Problem statement: Continue the C++ forum thread below on calling a method through a pointer, picking up right where it stops.

Excerpt provided:
69

I have't coded in c++ for some time and I got stuck when I tried to compile this simple snippet:

class A
{
  public:
    void f() {}
};

int main()
{
  {
    A a;
    a.f(); // works fine
  }

  {
    A *a = new A();
    a.f(); // this doesn't
  }
}
  • 2
    the line that says "this doesn't" is actually OK, making your question look confusing. – juanchopanza Jul 1 '11 at 11:58
143

It's a pointer, so instead try:

a->f();

Basically the operator . (used to access an object's fields and methods) is used on objects and references, so:

A a;
a.f();
A& ref = a;
ref.f();

If you have a pointer type, you have to dereference it first to obtain a reference:

A* ptr = new A();
(*ptr).f();
ptr->f();

The a->b notation is usually just a shorthand for (*a).b.

A note on smart pointers

The operator-> can be overloaded, which is notably used by smart pointers. When you're using smart pointers, then you also use -> to refer to the pointed object:

auto ptr = make_unique<A>();
ptr->f();
  • Just starting out C++, still have to make it an automatism to figure out whether to use a pointer or a reference. In my particular case all I needed was a reference, but for some reason I passed a pointer instead. Anyway, thanks for the clear explanation ! – Guillaume M Jul 25 '16 at 20:52
13

Allow an analysis.

#include <iostream>   // not #include "iostream"
using namespace std;  // in this case okay, but never do that in header files

class A
{
 public:
  void f() { cout<<"f()\n"; }
};

int main()

Provided material:
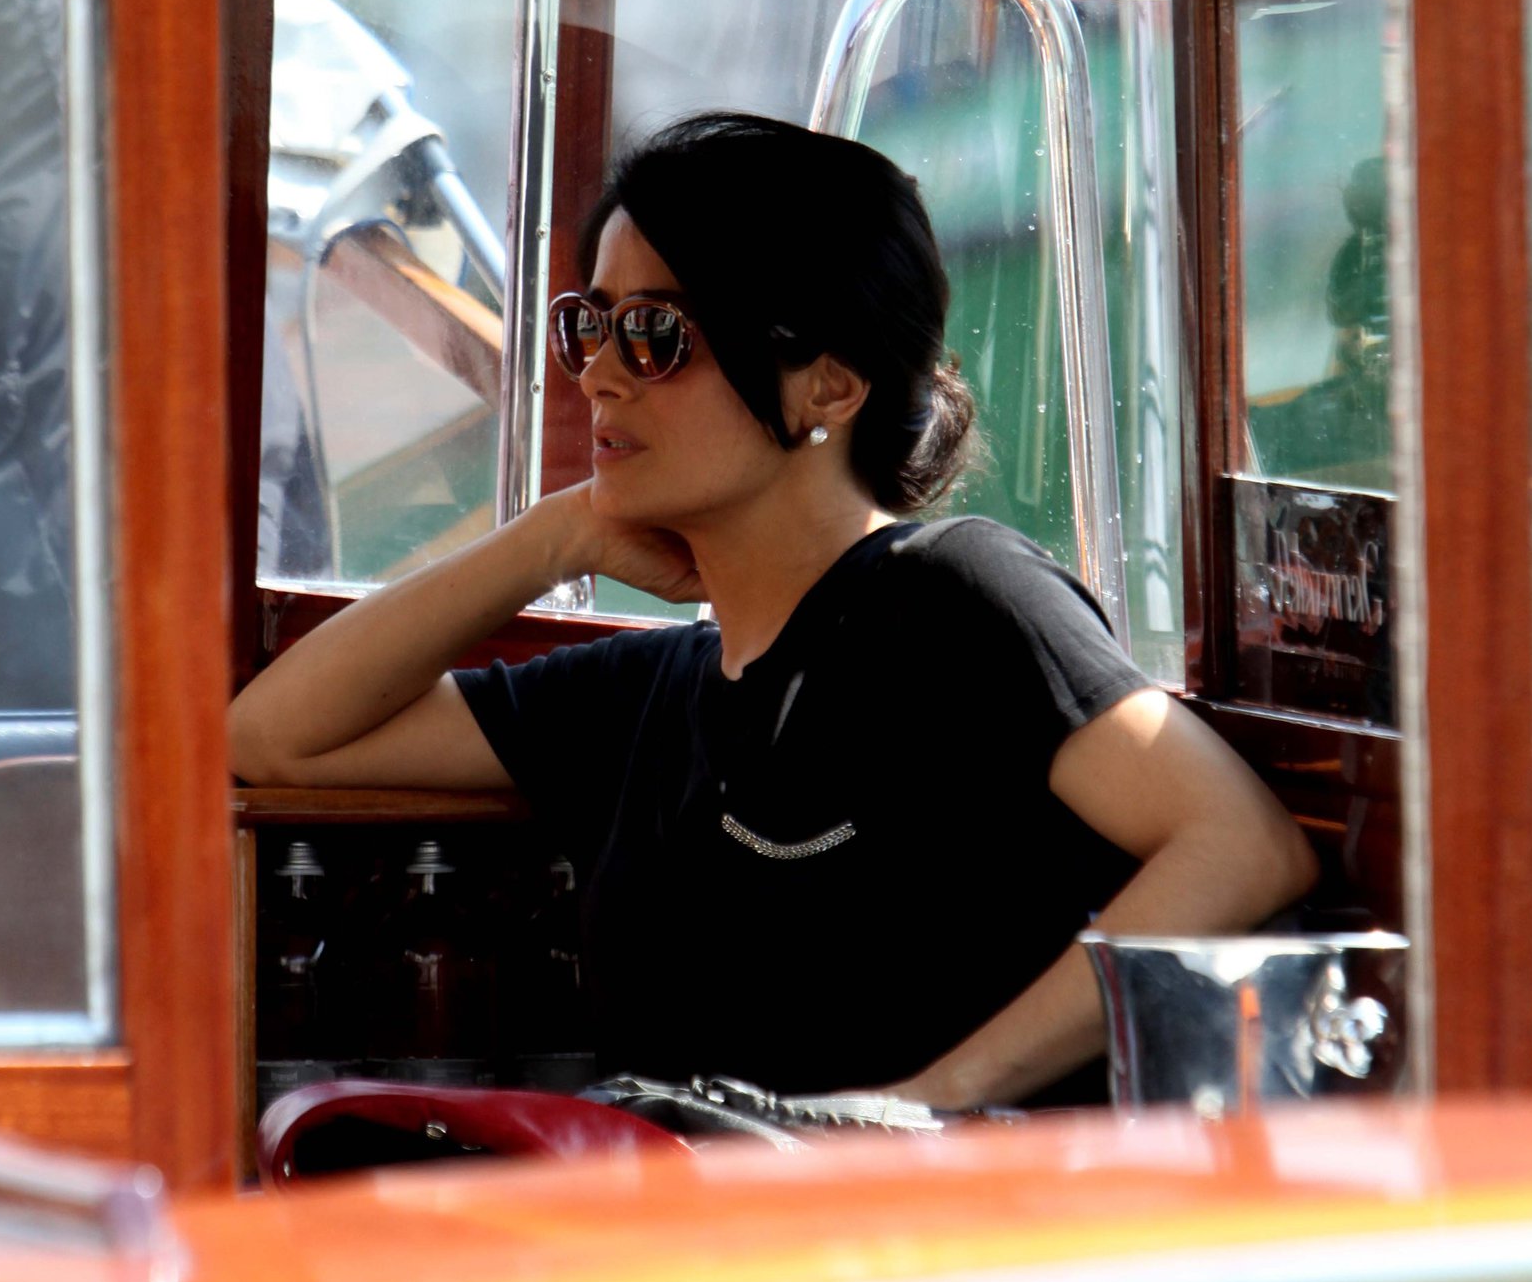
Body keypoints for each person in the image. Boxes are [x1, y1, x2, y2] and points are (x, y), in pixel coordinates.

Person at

Expected output:
{
 /*
 // A a; //this works
 A *a = new A(); //this doesn't
 a.f(); // "f has not been declared"
 */ // below


 // system("pause");  <-- Don't do this. It is non-portable code. I guess your 
 //                       teacher told you this?
 //                       Better: In your IDE there is prolly an option somewhere
 //                               to not close the terminal/console-window.
 //                       If you compile on a CLI, it is not needed at all.
}

As a general advice:

0) Prefer automatic variables
  int a;
  MyClass myInstance;
  std::vector<int> myIntVector;

1) If you need data sharing on big objects down 
   the call hierarchy, prefer references:

  void foo (std::vector<int> const &input) {...}
  void bar () { 
       std::vector<int> something;
       ...
       foo (something);
  }


2) If you need data sharing up the call hierarchy, prefer smart-pointers
   that automatically manage deletion and reference counting.

3) If you need an array, use std::vector<> instead in most cases.
   std::vector<> is ought to be the one default container.

4) I've yet to find a good reason for blank pointers.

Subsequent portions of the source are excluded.